BEGIN
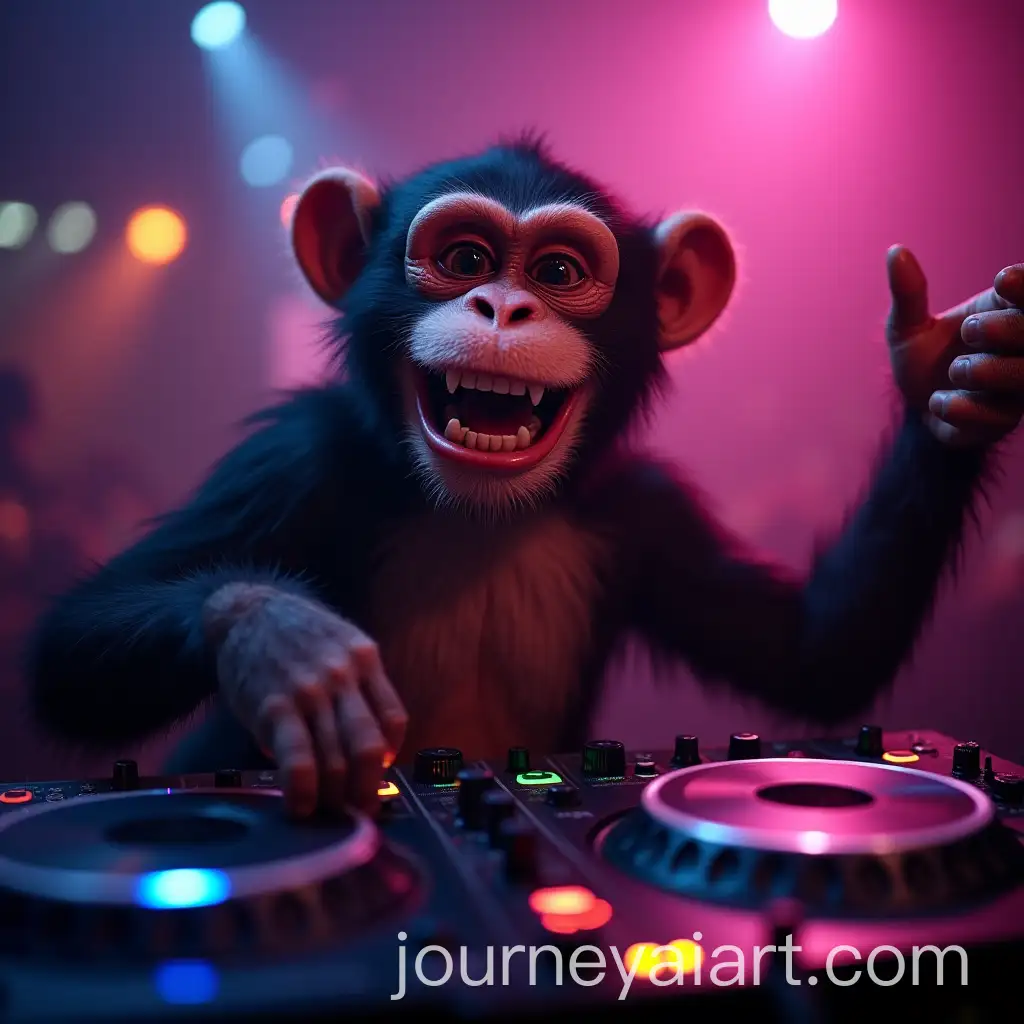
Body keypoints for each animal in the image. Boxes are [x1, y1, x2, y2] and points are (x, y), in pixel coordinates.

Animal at [24, 138, 1024, 818]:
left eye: (558, 270)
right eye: (464, 258)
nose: (503, 307)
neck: (479, 515)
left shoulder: (643, 510)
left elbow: (813, 655)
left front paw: (946, 372)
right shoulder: (292, 459)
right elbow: (70, 644)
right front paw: (282, 642)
END
* TASK DIRECTIONS
The records above should be reproduced exactly, with no pictures included.

* ANSWER TO THIS TASK
Body keypoints for each animal in the image. Boxes are [x1, y1, x2, y2] and points are (x, y), in pixel coordinates.

Animal at [24, 138, 1024, 818]:
left eye: (558, 270)
right eye: (464, 258)
nose: (503, 307)
neck: (479, 515)
left shoulder: (643, 510)
left elbow: (813, 655)
left front paw: (946, 372)
right shoulder: (292, 459)
right elbow: (70, 644)
right front paw: (282, 642)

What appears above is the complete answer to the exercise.